* Problem details
Repeat each entry word for word. Leave any images out of the copy.

★ ★ ★ ★ ★

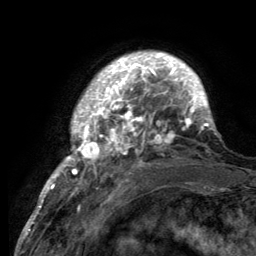
Breast MRI (dynamic contrast-enhanced), one axial slice; slice 25 of 134 in the series (ordered by position); cropped to one breast; dynamic contrast-enhanced series, time point 2 of 6 at this slice position (early post-contrast); 3 T; TE 2.8 ms, TR 7.7 ms; 1.2 mm slice thickness; 256 × 256 image matrix. Female patient.
Outlined on this slice (semi-automatically segmented with operator editing):
- enhancing-tissue mask used for the functional tumour volume (all voxels passing the contrast-enhancement thresholds inside the analysis volume; usually the tumour): bounding box (x1, y1, x2, y2) in pixels: (55, 54, 216, 188)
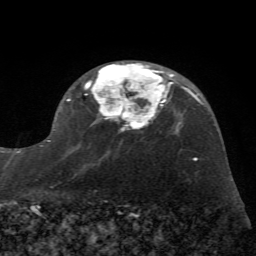
Breast MRI (dynamic contrast-enhanced), one axial slice; cropped to one breast; dynamic contrast-enhanced series, time point 2 of 7 at this slice position (early post-contrast); 1.5 T; TE 4.2 ms, TR 8.7 ms; 2.2 mm slice thickness; 256 × 256 image matrix, field of view 180 × 180 mm. Female patient.
Annotated regions visible in this slice (semi-automatically segmented with operator editing):
- enhancing-tissue mask used for the functional tumour volume (all voxels passing the contrast-enhancement thresholds inside the analysis volume; usually the tumour): box from (x=39, y=63) to (x=172, y=155) px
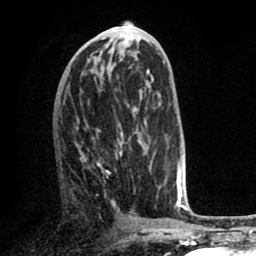
Breast MRI (dynamic contrast-enhanced), one axial slice; slice 31 of 80 in the series (ordered by position); cropped to one breast; dynamic contrast-enhanced series, time point 2 of 8 at this slice position (early post-contrast); 1.5 T; TE 2.6 ms, TR 5.6 ms; 2 mm slice thickness; 256 × 256 image matrix, field of view 170 × 170 mm. Female patient.
Outlined on this slice (semi-automatic segmentation, software-assisted and operator-edited):
- enhancing-tissue mask used for the functional tumour volume (all voxels passing the contrast-enhancement thresholds inside the analysis volume; usually the tumour): bounding box [x1, y1, x2, y2] px = [92, 123, 140, 206]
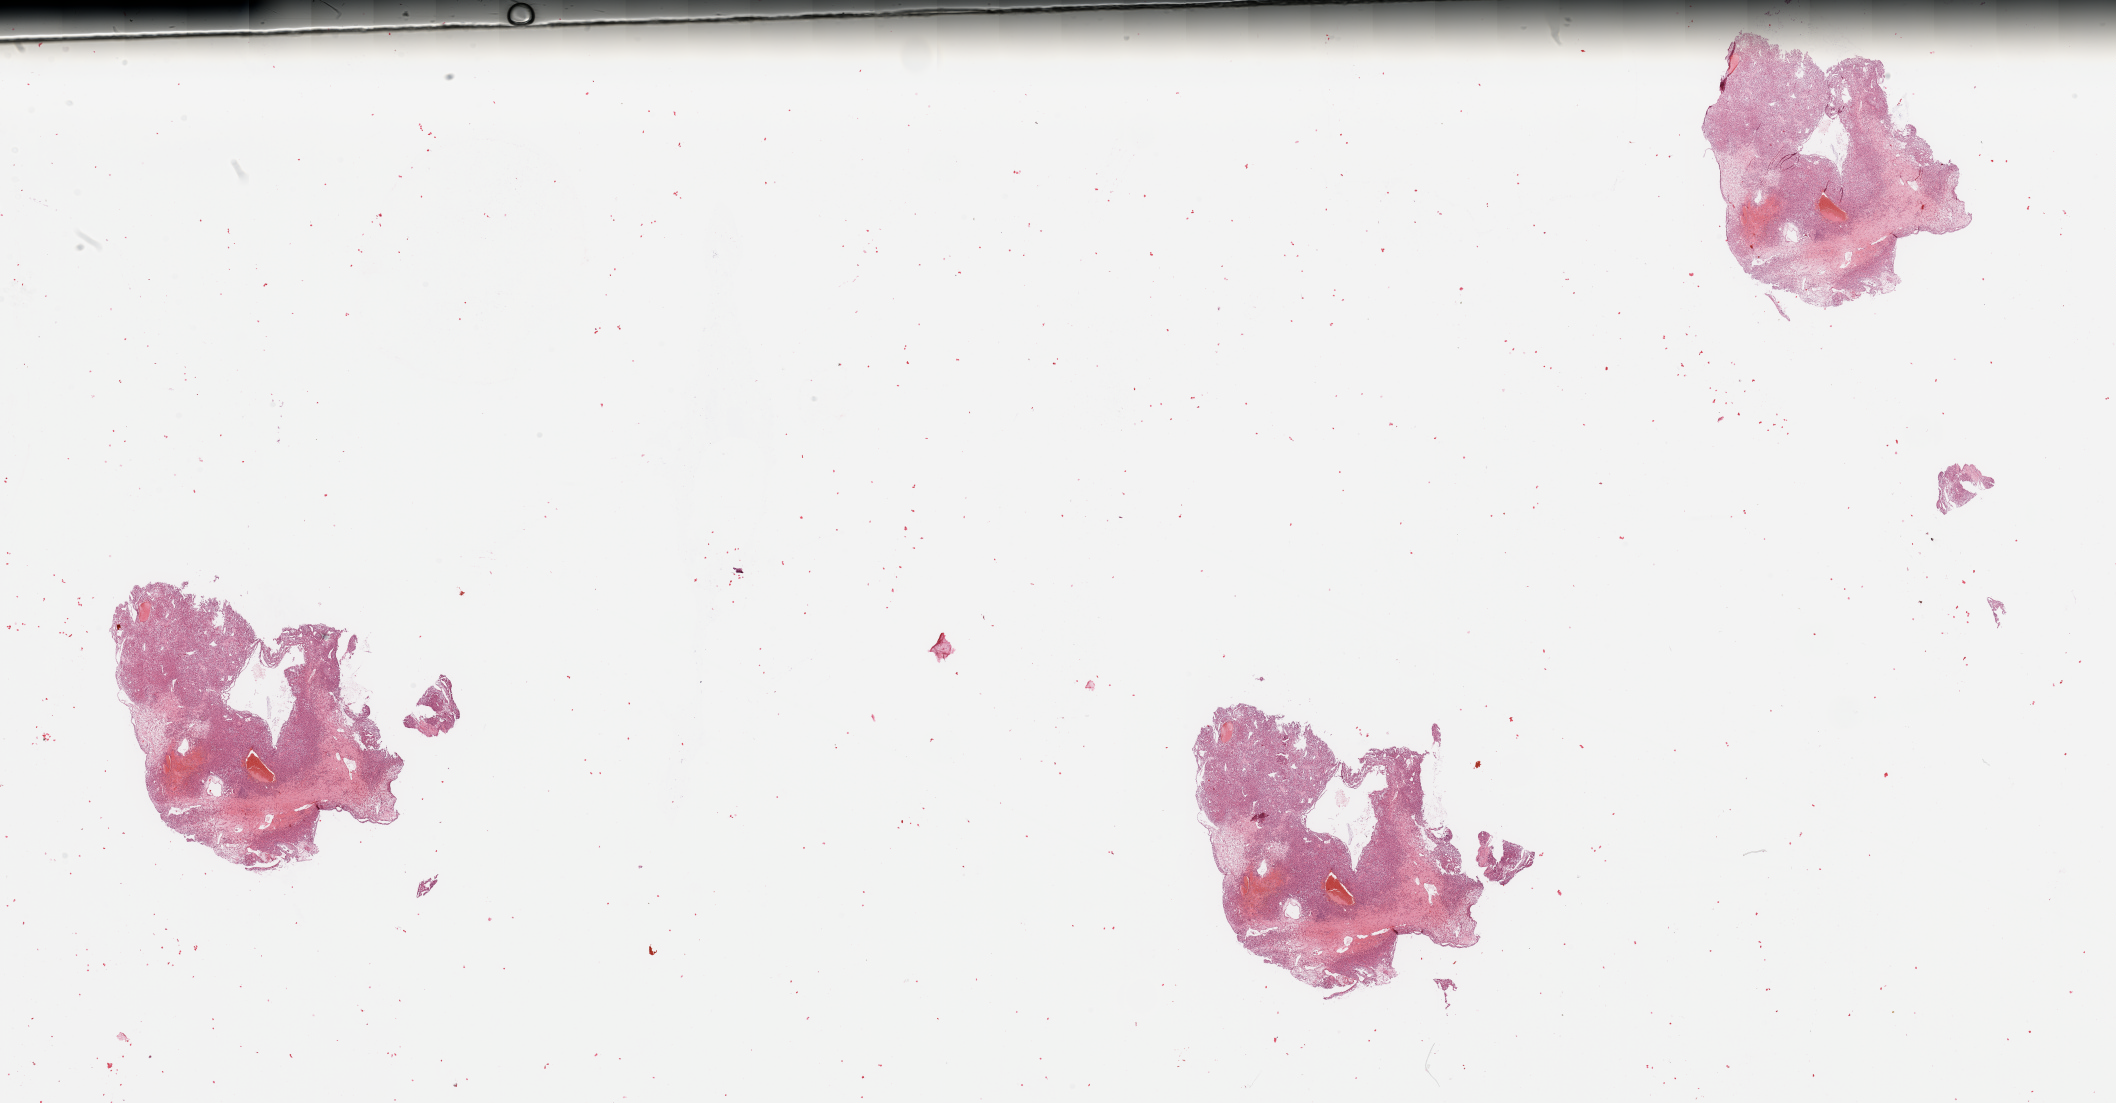
Whole-slide histology image, Hematoxylin and eosin (H&E) stained — a low-resolution overview of the entire scanned area, about 33.5 x 17.4 mm. Tumour tissue sample, sampled site: kidney. Patient: female, age 55 years. Slide review estimates, as recorded: tumour nuclei 80%, necrosis 5%.
Diagnosis: Renal cell carcinoma, NOS.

★ ★ ★ ★ ★

* Response area
Breast MRI (dynamic contrast-enhanced), one axial slice; slice 25 of 134 in the series (ordered by position); cropped to one breast; dynamic contrast-enhanced series, time point 2 of 6 at this slice position (early post-contrast); 3 T; TE 2.8 ms, TR 7.7 ms; 1.2 mm slice thickness; 256 × 256 image matrix. Female patient.
Outlined on this slice (semi-automatically segmented with operator editing):
- enhancing-tissue mask used for the functional tumour volume (all voxels passing the contrast-enhancement thresholds inside the analysis volume; usually the tumour): bounding box (x1, y1, x2, y2) in pixels: (55, 54, 216, 188)
Breast MRI (dynamic contrast-enhanced), one axial slice; cropped to one breast; dynamic contrast-enhanced series, time point 2 of 7 at this slice position (early post-contrast); 1.5 T; TE 4.2 ms, TR 8.7 ms; 2.2 mm slice thickness; 256 × 256 image matrix, field of view 180 × 180 mm. Female patient.
Annotated regions visible in this slice (semi-automatically segmented with operator editing):
- enhancing-tissue mask used for the functional tumour volume (all voxels passing the contrast-enhancement thresholds inside the analysis volume; usually the tumour): box from (x=39, y=63) to (x=172, y=155) px
Breast MRI (dynamic contrast-enhanced), one axial slice; slice 31 of 80 in the series (ordered by position); cropped to one breast; dynamic contrast-enhanced series, time point 2 of 8 at this slice position (early post-contrast); 1.5 T; TE 2.6 ms, TR 5.6 ms; 2 mm slice thickness; 256 × 256 image matrix, field of view 170 × 170 mm. Female patient.
Outlined on this slice (semi-automatic segmentation, software-assisted and operator-edited):
- enhancing-tissue mask used for the functional tumour volume (all voxels passing the contrast-enhancement thresholds inside the analysis volume; usually the tumour): bounding box [x1, y1, x2, y2] px = [92, 123, 140, 206]
Whole-slide histology image, Hematoxylin and eosin (H&E) stained — a low-resolution overview of the entire scanned area, about 33.5 x 17.4 mm. Tumour tissue sample, sampled site: kidney. Patient: female, age 55 years. Slide review estimates, as recorded: tumour nuclei 80%, necrosis 5%.
Diagnosis: Renal cell carcinoma, NOS.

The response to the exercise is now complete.